Preprint in English | medRxiv | ID: ppzbmed-10.1101.2022.07.03.22277088

ABSTRACT

ABSTRACT There is limited operational understanding of multisectoral action in health inclusive of communities as active change agents. The objectives were to: (a) develop community-led action-learning, advancing multisectoral responses for local public health problems; and (b) derive transferrable learning. Participants representing communities, government departments and non-governmental organisations in a rural district in South Africa co-designed the process. Participants identified and problematised local health concerns, coproduced and collectively analysed data, developed and implemented local action, and reflected on and refined the process. Project data were analysed to understand how to expand community-led action across sectors. Community actors identified alcohol and other drug (AOD) abuse as a major problem locally, and generated evidence depicting a self-sustaining problem, destructive of communities and disproportionately affecting children and young people.
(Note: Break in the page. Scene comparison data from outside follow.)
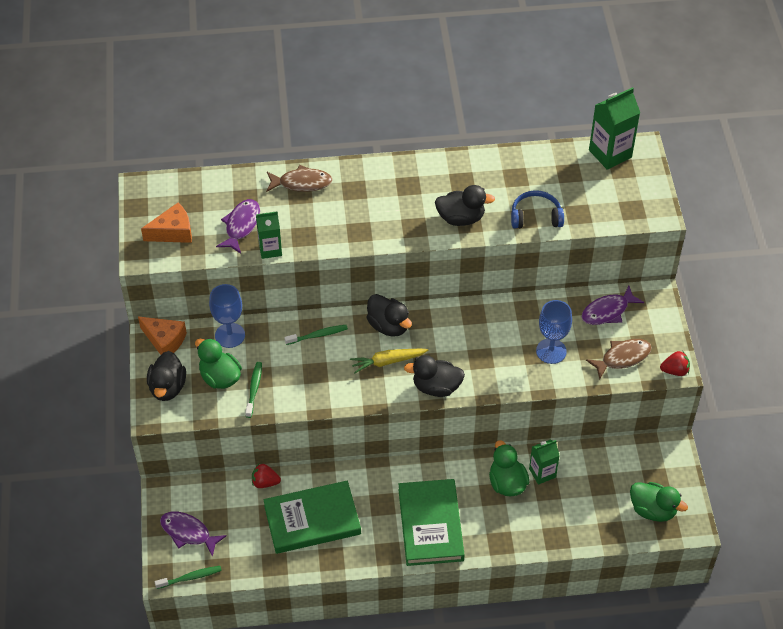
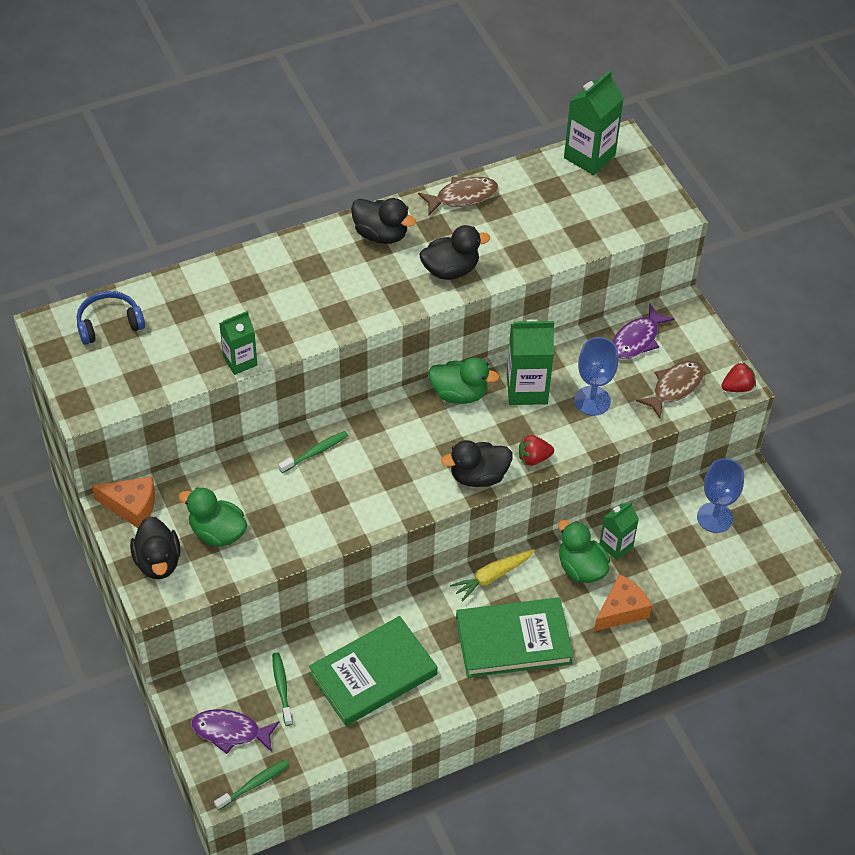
camera: 20 degrees left, 0 degrees up
(173, 232) = (112, 370): orange cheese -> orange cheese (621, 610)
(230, 335) = (209, 479): blue goblet -> blue goblet (714, 517)
(241, 225) = (193, 342): purple fish -> none
(254, 389) = (264, 535): green toothbrush -> green toothbrush (282, 688)
(265, 482) = (299, 646): red strawberry -> red strawberry (533, 458)
(301, 183) = (246, 274): brown fish -> brown fish (462, 197)
(387, 362) = (410, 462): yellow carrot -> yellow carrot (492, 577)
(388, 326) = (394, 420): black duck -> black duck (381, 234)
(430, 525) = (513, 640): green book -> green book turned 75 degrees counterclockwise
(502, 329) = (527, 389): none -> green carton
(535, 216) = (535, 247): blue headphones -> blue headphones (109, 323)
(653, 510) = (754, 553): green duck -> green duck (459, 394)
Community and government actors then developed action plans to rebuild community control over AOD harms. Implementation underscored community commitment, but also revealed organisational challenges and highlighted the importance of coordination with government reforms. While the action plan was only partially achieved, new relationships and collective capabilities were built, and the process was recommended for integration into district health planning and review. We created spaces engaging otherwise disconnected stakeholders to build dialogue, evidence, and action. Engagement needed time, space, and a sensitive, inclusive approach. Regular engagement helped develop collaborative mindsets. Credible, actionable information supported engagement. Collectively reflecting on and adapting the process supported aligning to local systems priorities and enabled uptake. The process made gains raising community ‘voice’ and initiating dialogue with the authorities, giving the voice ‘teeth’. Achieving ‘bite’, however, requires longer-term engagement, formal and sustained connections to the system. Sustaining in highly fluid contexts and connecting to higher levels are likely to be challenging. Regular learning spaces can support development of collaborative mindsets in organisational contexts aligning community voice with state capacity to respond.